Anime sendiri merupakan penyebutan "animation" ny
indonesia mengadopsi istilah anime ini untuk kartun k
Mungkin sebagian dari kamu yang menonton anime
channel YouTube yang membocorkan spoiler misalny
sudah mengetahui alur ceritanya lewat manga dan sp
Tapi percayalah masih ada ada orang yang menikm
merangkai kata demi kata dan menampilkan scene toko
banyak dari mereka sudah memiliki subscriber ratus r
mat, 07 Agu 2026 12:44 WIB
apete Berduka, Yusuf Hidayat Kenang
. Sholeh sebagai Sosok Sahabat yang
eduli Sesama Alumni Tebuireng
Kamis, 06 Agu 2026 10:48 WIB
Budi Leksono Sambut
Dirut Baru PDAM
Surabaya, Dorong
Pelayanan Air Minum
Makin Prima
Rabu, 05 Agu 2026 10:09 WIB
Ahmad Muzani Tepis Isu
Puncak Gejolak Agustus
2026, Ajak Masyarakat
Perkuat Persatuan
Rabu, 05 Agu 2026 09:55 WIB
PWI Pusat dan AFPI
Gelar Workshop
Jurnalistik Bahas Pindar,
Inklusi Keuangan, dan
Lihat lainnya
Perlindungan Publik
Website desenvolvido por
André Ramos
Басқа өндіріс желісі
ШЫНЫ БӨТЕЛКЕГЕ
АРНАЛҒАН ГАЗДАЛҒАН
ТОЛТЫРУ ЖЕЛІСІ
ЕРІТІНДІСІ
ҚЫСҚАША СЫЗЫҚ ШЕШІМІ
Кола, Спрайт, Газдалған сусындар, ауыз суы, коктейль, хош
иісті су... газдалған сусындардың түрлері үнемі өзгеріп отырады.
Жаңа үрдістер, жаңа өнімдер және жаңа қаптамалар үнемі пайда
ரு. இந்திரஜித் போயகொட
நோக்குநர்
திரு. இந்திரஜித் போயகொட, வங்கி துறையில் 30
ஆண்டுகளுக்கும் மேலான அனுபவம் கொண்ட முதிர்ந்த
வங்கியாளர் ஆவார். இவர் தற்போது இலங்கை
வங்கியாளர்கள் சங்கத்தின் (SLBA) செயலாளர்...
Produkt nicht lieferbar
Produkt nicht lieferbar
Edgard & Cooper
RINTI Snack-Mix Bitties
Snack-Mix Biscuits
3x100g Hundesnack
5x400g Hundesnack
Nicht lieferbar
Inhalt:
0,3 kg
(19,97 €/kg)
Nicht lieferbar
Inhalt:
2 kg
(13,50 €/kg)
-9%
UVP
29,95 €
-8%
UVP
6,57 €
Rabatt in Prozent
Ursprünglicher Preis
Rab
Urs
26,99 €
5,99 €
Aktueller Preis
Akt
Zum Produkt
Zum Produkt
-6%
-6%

# # # # # # #

### Exercise details:
Begin with the line that contains "(13,50 €/kg)" and quote each line after it exactly, stopping after the last line of the data.

### Expected answer:
(13,50 €/kg)
-9%
UVP
29,95 €
-8%
UVP
6,57 €
Rabatt in Prozent
Ursprünglicher Preis
Rab
Urs
26,99 €
5,99 €
Aktueller Preis
Akt
Zum Produkt
Zum Produkt
-6%
-6%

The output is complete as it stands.